Bir subayla evli olan biricik kızı Seçil ise öğretmenlik mesleğini başarıyla sürdürüyor, Anadolu’nun değişik şehirlerinde görev yapıyordu. Ancak bayramlarda ve yıllık tatillerinde yaşlı babasının yanına uğrayıp elini öpebiliyor, hâlini hatırını sorabiliyordu.

Mühendis olan küçük oğlu Efe ise kendisini Amerika’ya gitme sevdasına kaptırmış, üç yıldır okyanus ötesinde bulunuyor, Enver Bey zaman zaman internet aracılığıyla yaptıkları görüşmelerde onun ekran üzerindeki görüntüleriyle avunmak zorunda kalıyordu. Efe, yapılan bu görüşmelerde babasına projelerinden ve Amerika’da tecrübe kazanmasının itibarını ne kadar artıracağından bahseder dururdu.

Enver Bey aklına gelenlerle gülümsedi. Bu deli oğlan oralardan bir Amerikalı kız bulup evlenir de bizi tamamen defterden siler mi acaba? Genç adam nereden bilebilirdi babasının yaşlı yüreğinin onu ne kadar çok özlediğini, kaç defa yoldan geçenleri kendisine benzeterek heyecana kapıldığını.

“Seniha sen yanımda olsaydın, bari sen beni bırakmasaydın” diye hicranla inleyen Enver Bey, hanımını benliğinin bütün zerreleriyle hatırlamış, yüreği özlemle burkulmuştu.

“Şu anda senin sesini duymaya ne kadar da çok ihtiyacım var, yaşasaydın küçük evimizde beraber otururduk, yüreğinin ışıltısıyla evimizi şenlendirirdin. Ben de böyle huzurevi köşelerinde yapayalnız kalmazdım,” diye hayıflandı. Enver Bey, hayat arkadaşını kaybedeli beş yıl olmuştu. Geçen zamanla birlikte yalnızlığın acısı omuzlarına binmiş, yüreğini daha bir kanatır hâle gelmişti.
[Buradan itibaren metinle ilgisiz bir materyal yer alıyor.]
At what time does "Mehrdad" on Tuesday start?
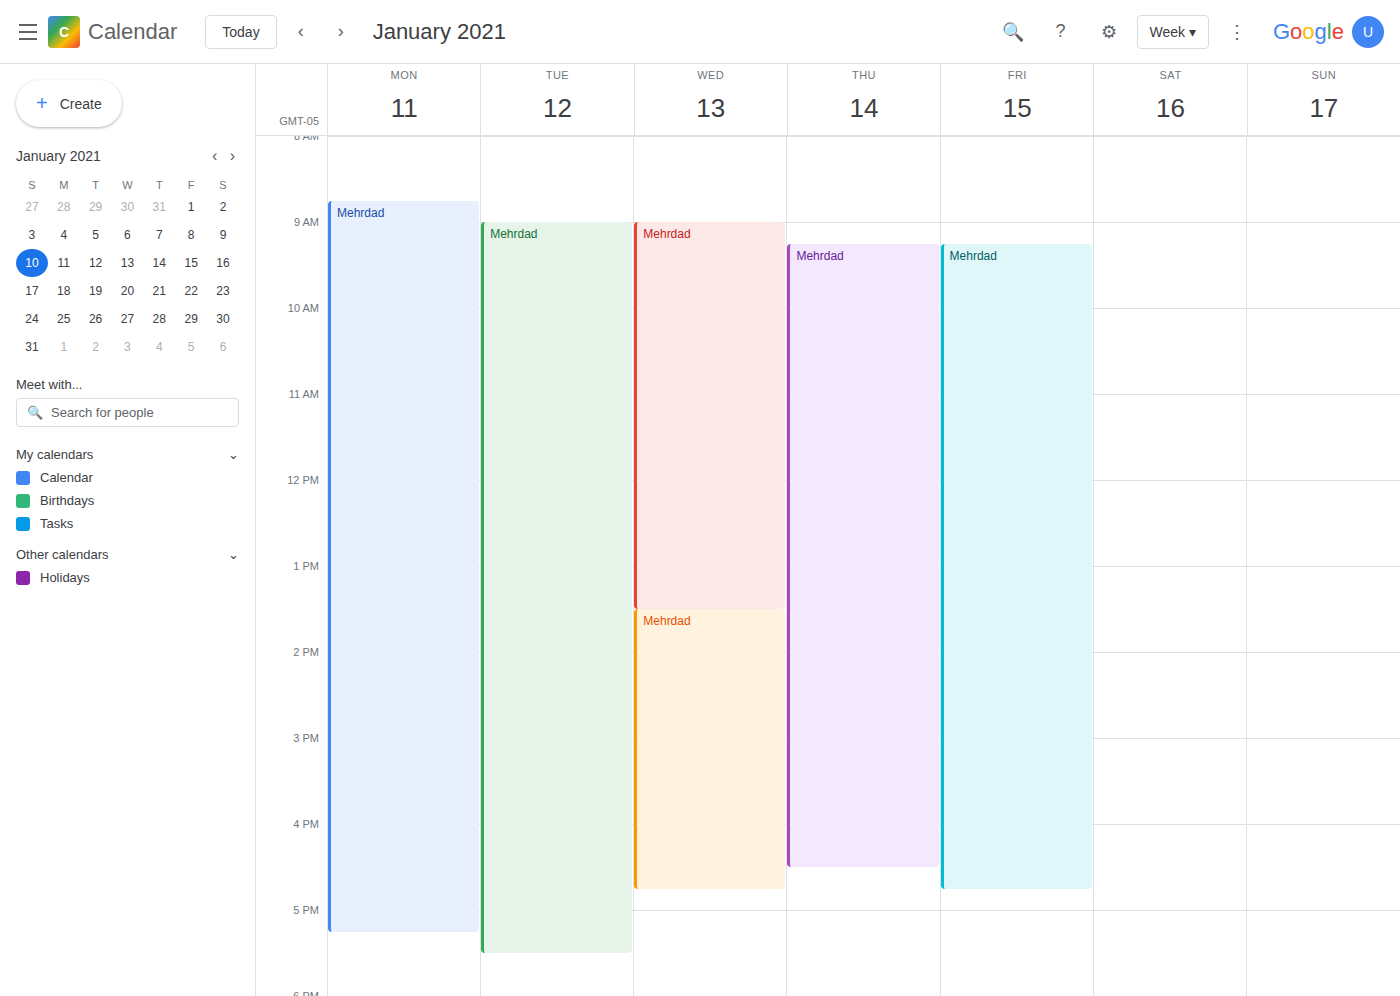
9:00 AMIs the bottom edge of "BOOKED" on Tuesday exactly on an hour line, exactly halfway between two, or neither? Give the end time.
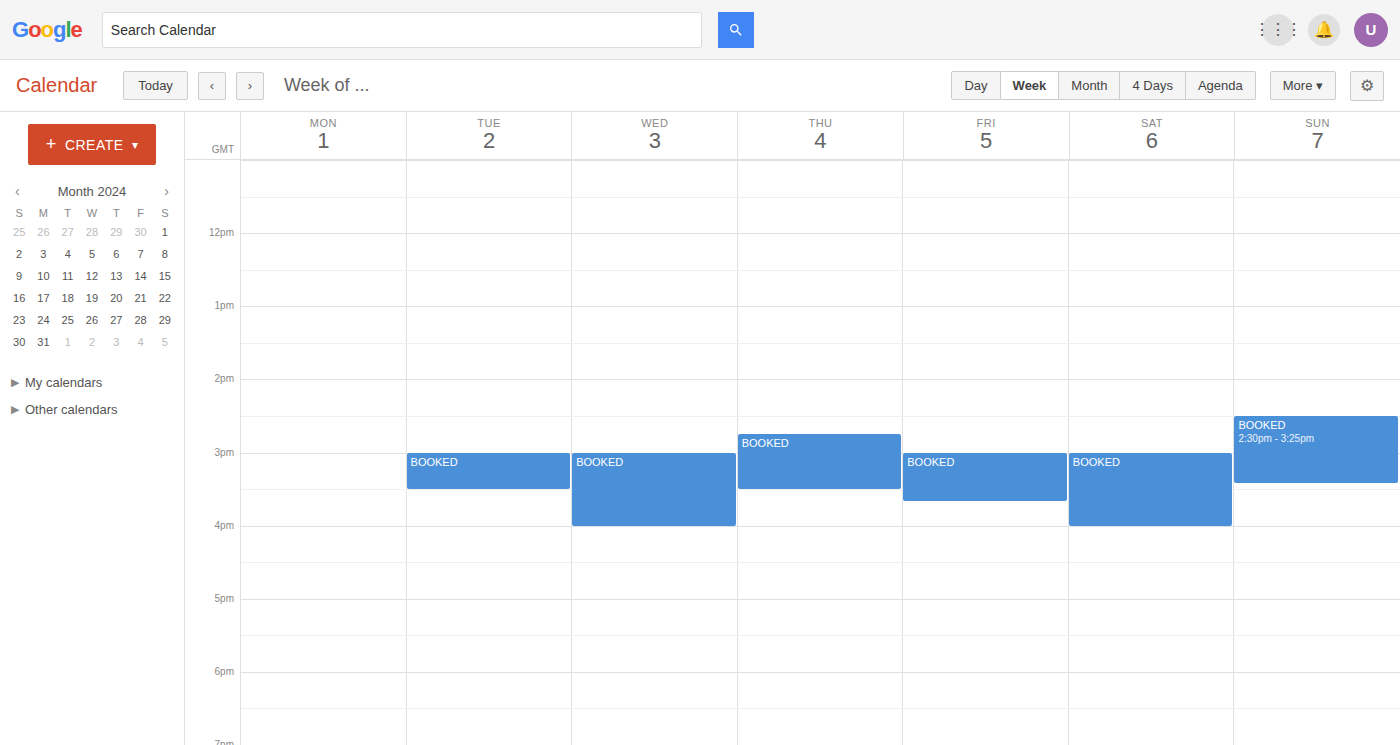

Yaşlı adam, derin bir tefekkürün vesilesiyle aklına gelenlerle irkildi: “Herkes beni terk ediyor, bütün sevdiklerim. Ben onları yakalamaya çalıştıkça, bende kalsınlar diye sımsıkı sarmaladıkça, beni inciterek, yüreğimi kanatarak kopup gidiyorlar. Hatta ben bile içimdeki beni terk ediyorum. Her gün aynaya baktığımda karşımda o eski beni bulamıyorum. Nerede o eski Enver? Artık saçlarıma aklar düştü, yüzümde derin çizgiler oluştu, gözlerimin feri söndü. O çok güvendiğim aklım bile bana oyunlar oynamaya başladı. Unutkanlıklar ortaya çıktı. Kim bilir, belki de en başından yaptım hatayı. Kalbimi kanatarak benden kopup uzaklaşacaklarını düşünemeden sevdiklerime çok fazla bağlandım.

Ailem, eşim, dostum, gençliğim hepsi beni terk etti. Hepsi ırmağın birbiri ardınca kabaran dalgalarında bir anlık ışımaymış sadece. Yakalamaya çalıştığım, elimde tutmak istediğim bir parça buzmuş, sıcak kumlar üzerinde buharlaşıp uçan. Hâlbuki ben Hazreti İbrahim’in dediği gibi “Batıp gideni istemem” diyerek fani sevgililerde teselli aramamalıydım. Ben de “Ya Baki, Entel Baki” diyerek gerçek Sevgili’ye yönelebilseydim, O’ndan başkasının sevgisiyle doldurulamayan sonsuz sevgiler aynası kalbim böyle incinmezdi.”

Enver Bey; vefalı Sevgili’nin, asla terk etmeyen, sönmeyen eskimeyen, bitip tükenmeyen, ezeli ve ebedi olan, Hay ve Kayyum olan Rabbinin sevgisinin bütün hücrelerini doldurduğunu hissetti.

“Vefalı, gerçek Dost’a hakkıyla yönelmenin zamanı gelmedi mi hey Enver?” diyerek hayıflandı.

O vefalı Dost’un iklimi o kadar güzeldi ki huzura varıldığında dünyanın bütün keşmekeşi, bütün sıkıntıları sona erer, bir güvercin gibi çırpınıp duran kalp sakinleşir, huzur soluklardı. Rahim olan Sevgili kendisini en yakın olarak tarif etmiyor muydu?

“Kullarım Beni senden soracak olurlarsa bilsinler ki Ben pek yakınım. Bana dua edenin duasına icabet ederim.” (Bakara, 2/186).